By STEVE TUCKEY, who has written on insurance issues for a decade for several national media outlets.
While all hospitals have some sort of reporting system as a condition of Medicare reimbursement, a study issued by the Office of Inspector General of the U.S. Dept. of Health and Human Services found that just 14 percent of errors or accidents involving Medicare patients go reported. The report, based on an independent review of medical records, cited numerous instances where unreported errors led to deaths.
About 9 million patients are harmed by medical errors each year, said Lisa McGiffert, director of the Consumer Union's Safe Patient Project.
"The report confirms what many other studies have already documented. Too many hospitals are doing a poor job of tracking preventable infections and medical errors and making the changes necessary to keep patients safe. It's time that hospitals make patient safety a higher priority," she said.
Some of the unreported medical errors include mismanagement of medications, occurrences of severe bedsores and infections acquired in hospitals.
Nancy Foster, vice president for the American Hospital Association, said the report "provided an important insight into the opportunity to continue to grow the reporting that staffs are doing to help us understand how to make safety even more effective in our hospitals."
Foster said the report acknowledged that the reporting that hospitals are currently doing "is fairly robust". She did not take issue with the findings, noting they tracked roughly with other studies conducted in the area of medical errors. She said they underscored the need for improvement.
The report recommends that the Centers for Medicare and Medicaid Services provide hospitals with a standard list of medical errors that should be tracked and reported to the agency.
But McGiffert said that hospitals should go further and make available to the public their record of medical errors.
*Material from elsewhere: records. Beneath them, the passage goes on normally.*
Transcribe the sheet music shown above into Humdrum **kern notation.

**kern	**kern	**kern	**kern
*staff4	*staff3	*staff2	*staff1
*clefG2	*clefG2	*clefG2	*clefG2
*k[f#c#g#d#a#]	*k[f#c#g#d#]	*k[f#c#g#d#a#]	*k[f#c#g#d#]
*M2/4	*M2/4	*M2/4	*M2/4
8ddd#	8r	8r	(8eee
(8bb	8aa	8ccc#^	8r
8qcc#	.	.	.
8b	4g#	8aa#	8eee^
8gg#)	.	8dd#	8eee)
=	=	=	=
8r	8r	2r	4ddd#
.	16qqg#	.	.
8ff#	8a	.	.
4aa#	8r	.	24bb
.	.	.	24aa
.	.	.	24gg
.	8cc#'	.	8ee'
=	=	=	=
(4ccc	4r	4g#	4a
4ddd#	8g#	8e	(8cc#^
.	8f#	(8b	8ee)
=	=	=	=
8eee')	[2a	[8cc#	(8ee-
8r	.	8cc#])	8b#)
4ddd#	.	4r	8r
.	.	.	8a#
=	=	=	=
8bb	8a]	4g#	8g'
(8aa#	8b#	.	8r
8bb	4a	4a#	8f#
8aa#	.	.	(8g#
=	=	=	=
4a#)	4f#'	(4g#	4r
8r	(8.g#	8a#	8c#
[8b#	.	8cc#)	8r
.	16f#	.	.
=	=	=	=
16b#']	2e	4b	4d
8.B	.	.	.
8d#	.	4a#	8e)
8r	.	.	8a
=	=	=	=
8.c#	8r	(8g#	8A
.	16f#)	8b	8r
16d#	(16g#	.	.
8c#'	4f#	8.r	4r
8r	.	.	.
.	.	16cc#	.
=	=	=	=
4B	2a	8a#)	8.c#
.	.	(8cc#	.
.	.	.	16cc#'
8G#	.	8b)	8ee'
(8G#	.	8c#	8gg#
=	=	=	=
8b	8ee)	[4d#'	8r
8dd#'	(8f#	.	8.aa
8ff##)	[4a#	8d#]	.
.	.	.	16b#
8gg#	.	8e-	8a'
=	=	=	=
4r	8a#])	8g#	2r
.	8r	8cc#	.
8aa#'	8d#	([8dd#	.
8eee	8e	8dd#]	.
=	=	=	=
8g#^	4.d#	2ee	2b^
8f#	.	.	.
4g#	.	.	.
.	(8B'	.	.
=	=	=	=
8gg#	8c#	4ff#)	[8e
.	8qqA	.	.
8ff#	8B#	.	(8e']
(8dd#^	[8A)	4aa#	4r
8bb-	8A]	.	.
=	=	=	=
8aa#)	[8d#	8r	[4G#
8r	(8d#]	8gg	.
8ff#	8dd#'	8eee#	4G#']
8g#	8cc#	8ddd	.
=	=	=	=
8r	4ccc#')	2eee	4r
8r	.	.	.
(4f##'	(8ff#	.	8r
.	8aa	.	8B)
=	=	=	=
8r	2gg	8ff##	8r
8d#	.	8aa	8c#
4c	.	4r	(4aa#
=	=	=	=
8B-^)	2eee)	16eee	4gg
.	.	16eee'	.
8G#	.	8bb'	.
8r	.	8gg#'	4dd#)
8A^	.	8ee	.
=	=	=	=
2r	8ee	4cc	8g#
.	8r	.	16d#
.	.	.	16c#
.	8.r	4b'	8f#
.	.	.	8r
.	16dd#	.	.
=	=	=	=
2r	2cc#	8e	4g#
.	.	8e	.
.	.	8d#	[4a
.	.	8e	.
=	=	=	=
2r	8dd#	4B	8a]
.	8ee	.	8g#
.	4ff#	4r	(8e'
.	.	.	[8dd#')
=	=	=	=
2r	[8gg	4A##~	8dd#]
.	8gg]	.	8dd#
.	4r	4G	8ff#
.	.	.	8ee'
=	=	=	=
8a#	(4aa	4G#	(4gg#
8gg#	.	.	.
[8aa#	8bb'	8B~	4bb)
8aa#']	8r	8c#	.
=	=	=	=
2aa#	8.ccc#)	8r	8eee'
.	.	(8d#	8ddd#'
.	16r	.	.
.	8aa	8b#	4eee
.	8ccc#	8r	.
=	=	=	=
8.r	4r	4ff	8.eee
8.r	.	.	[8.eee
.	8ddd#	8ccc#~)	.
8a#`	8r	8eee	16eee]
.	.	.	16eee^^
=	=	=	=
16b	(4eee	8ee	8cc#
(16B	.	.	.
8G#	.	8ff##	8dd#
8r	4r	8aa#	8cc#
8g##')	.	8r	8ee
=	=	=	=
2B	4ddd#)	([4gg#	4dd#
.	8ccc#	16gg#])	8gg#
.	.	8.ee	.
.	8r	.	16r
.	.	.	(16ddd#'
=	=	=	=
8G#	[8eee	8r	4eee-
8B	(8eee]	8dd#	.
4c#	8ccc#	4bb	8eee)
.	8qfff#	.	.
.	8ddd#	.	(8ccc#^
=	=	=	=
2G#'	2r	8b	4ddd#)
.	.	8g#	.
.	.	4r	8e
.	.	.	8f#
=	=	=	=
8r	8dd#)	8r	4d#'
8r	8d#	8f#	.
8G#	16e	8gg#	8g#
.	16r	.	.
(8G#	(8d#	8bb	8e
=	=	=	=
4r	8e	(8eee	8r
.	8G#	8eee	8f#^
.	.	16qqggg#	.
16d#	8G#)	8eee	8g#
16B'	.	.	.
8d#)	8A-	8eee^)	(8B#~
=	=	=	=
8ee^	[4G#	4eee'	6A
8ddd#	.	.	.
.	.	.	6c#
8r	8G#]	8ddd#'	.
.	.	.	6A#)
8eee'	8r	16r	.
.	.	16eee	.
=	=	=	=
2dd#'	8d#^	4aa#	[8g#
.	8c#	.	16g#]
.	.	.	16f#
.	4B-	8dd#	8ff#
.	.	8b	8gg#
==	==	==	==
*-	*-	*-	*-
The study found that only five of the 293 reports of medical errors in the study led to changes in procedures.
"Public disclosure is what drives change," she said.
More than half of the states have such public disclosure laws, according to the National Conference of State Legislatures, up from a handful at the end of 2005.
Foster said "what information is needed to effectively drive patient safety forward is the critical question."
She noted the U.S. Centers for Disease Control and Prevention has an effective method of collecting data on hospital acquired infections "and we have been supportive of the notion of hospitals collecting and publically reporting that data."
While the data would be reported by hospitals, there would be no specific patient identification in the CDC plan that could possibly serve to provide ammunition to the plaintiffs' bar in malpractice suits.
The Office of Inspector General report takes a dim view of public disclosure of hospital reporting errors.
"[The Agency for Healthcare Research and Quality and Centers for Medicare and Medicaid Services] should make it clear in promoting the list that listed events do not need to be reported outside the hospital, but rather that the list is a learning tool intended to broaden and improve staff understanding," it stated.
McGiffert counters that these errors need to be reported publicly or else the problem may never be fixed.
"The solutions arrived at in this report," she said, "take us down the tired and worn out path of secret reporting of medical harm."